Let’s call them for what they are: Social Credit systems.

We know that “CBDC” stands for Central Bank Digital Currencies – and we have long held our hypothesis on what those entail (the TL;DR is that they will either launch as, or morph into, China-style social credit systems).

We’ve seen an Executive Order expressly ruling out CBDCs in the US, but as I keep warning readers: we’re seeing components we’d expect to see under a CBDC system appearing – only they aren’t originating at The Fed (who has never really expressed an interest in them, anyway).

Now the US Treasury Department is seeking comments on Digital ID as it relates to DeFi:

“The Department of the Treasury has filed a request for public comments to provide input on the use of “innovative or novel methods to detect and mitigate illicit finance risks involving digital assets” in accordance with the GENIUS Act, as well as in accordance with Donald Trump’s policy to support “the responsible growth and use of digital assets,” as outlined in the President’s Executive Order to strengthen US leadership in digital financial technology.”

— TheRage.co

The areas covered range from:

“the use of APIs “to help enforce strict access controls, monitor transactions and activities, and bolster security and integrity of financial institutions providing digital asset services”, the use of Artificial Intelligence to “make predictions, recommendations or decisions” to “effectively identify illicit finance patterns, risks, trends, and typologies”, and blockchain monitoring to “evaluate high-risk counterparties and activities, analyze transactions across multiple blockchains,trace or monitor transaction activities, and identify patterns that indicate potential illicit transactions.”

As well as Digital ID (which I think is the catch-phrase we’re going to see a lot of in the future, that will capture a lot of the objectives of CBDCs)

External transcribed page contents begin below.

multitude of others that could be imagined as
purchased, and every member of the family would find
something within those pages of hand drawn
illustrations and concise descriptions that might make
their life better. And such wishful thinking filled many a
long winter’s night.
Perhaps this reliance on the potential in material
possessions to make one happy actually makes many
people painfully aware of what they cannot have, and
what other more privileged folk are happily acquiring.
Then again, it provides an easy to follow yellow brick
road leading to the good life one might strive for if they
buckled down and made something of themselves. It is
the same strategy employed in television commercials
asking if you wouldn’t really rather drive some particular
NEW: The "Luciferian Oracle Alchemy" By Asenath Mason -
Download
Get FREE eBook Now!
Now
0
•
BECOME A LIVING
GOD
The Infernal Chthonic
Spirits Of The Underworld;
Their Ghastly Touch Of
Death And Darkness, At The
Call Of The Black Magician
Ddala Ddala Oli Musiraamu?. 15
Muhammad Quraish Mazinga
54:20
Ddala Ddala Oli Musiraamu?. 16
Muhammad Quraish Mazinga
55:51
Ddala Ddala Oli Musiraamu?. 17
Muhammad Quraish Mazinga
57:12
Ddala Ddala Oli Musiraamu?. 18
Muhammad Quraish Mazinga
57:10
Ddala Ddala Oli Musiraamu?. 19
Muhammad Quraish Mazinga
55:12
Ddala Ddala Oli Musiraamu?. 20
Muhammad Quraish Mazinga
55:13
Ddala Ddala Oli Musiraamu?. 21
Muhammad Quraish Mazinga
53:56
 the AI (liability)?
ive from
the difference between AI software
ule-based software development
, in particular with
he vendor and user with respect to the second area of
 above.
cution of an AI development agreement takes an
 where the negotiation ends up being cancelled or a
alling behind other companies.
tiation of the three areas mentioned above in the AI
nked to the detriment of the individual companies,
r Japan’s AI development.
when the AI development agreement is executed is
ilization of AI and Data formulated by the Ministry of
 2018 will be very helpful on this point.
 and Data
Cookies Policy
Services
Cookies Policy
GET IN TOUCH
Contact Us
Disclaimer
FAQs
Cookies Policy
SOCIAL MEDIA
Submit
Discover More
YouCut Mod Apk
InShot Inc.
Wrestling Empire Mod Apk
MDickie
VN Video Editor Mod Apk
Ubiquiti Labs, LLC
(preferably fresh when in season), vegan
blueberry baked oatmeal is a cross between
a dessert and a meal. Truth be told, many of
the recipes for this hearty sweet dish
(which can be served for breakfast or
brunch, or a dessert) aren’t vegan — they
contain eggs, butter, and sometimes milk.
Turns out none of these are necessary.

“the treasury is also seeking comments on the introduction of “portable digital identity credentials designed to support various elements of AML/CFT and sanctions compliance, maximize user privacy, and reduce compliance burden on financial institutions” to potentially be used “by decentralized finance (DeFi) services’ smart contracts to automatically check for a credential before executing a user’s transaction.”

Sounds similar to what the Bank of International Settlements (BIS) wants to do in terms of rating individual crypto wallets for AML compliance.

In a white paper titled An approach to anti-money laundering compliance for cryptoassets they propose to:

“leverag[e] the provenance and history of any particular unit or balance of a cryptoasset, including stablecoins”

In order to assign an “AML compliance score”.